As part of Condo London 2025, Derosia (New York, NY) is presenting works by Gene Beery and Kern Samuel at Soft Opening.
For over fifty years, Gene Beery (b. 1937, Racine, Wisconsin, d. 2023, Sutter Creek, California) developed a body of work consisting of paintings, photographs, videos, and artist’s books. From his earliest works in the 1960s, Beery’s text-based paintings satirically proclaim their own purpose, or position in the arc of art history, telegraphing artistic anxiety and art world absurdity. Beery arrived in New York in 1959. His first solo exhibition at Alexander Iolas Gallery was both prescient and overlooked, yet during his brief stint in New York he established lasting friendships with Sol LeWitt, Lucy Lippard and James Rosenquist. Beery left for California in 1963, eventually settling in the foothills of the Sierra Nevadas, where he developed and expanded his textbased practice. Enlivening his canvases with imagery and technicolor, Beery developed a personal vocabulary of neologisms, koans and puns. In the 1980s, he began creating artist’s books, funded by LeWitt, which simplified his aesthetic and informed the curtness of his late paintings. These works, five of which are included in this presentation, put forth proclamations in black paint on white canvas. Since the turn of the millennium his practice became increasingly pervasive, his paintings peppering his property, along with impromptu sculptures that cement his longstanding Dadaist sensibility. This relentless production and permeation of work is what led Domenick Ammirati to state in Artforum that, despite never intersecting with its practitioners, Beery may have been the last living Fluxus artist.

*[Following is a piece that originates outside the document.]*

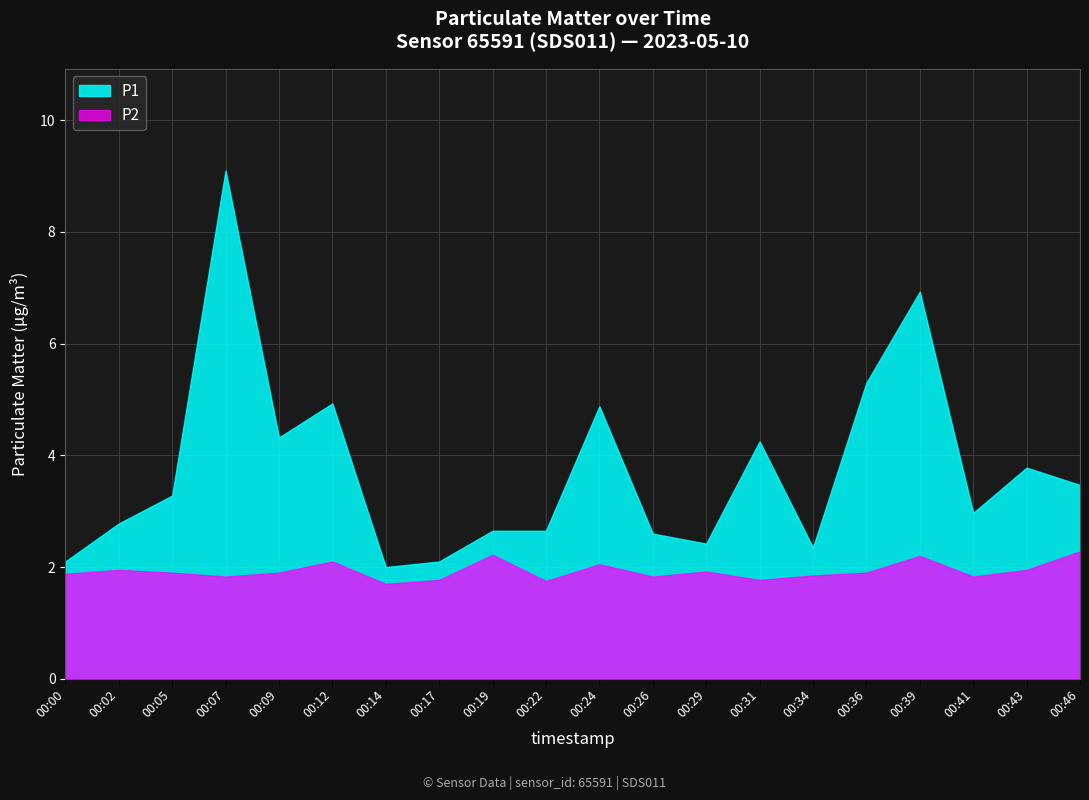

List the series in order of their overall mean, highest first.

P1, P2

The work of Kern Samuel (b. 1990, Mount Hope, Trinidad) centres on painting as a modality to explore material, labor, and the implications thereof. Such tactile engagements as sewing, quilting, dying, folding, and embroidery generate Samuel’s compositions, which often evoke infographic, diagrammatic modes of dissemination. In the two new works on view, the logic of tiling to create an expansive unity and the creation of a fused patchwork quilt becomes a metaphor for an entity created from a multitude of sources. Following one of the simplest quilting patterns of repeating single squares found in the work of the Gee’s Bend Quiltmakers, known as One-Patch, these works include scraps from Samuel’s studio practice compiled over the past four years.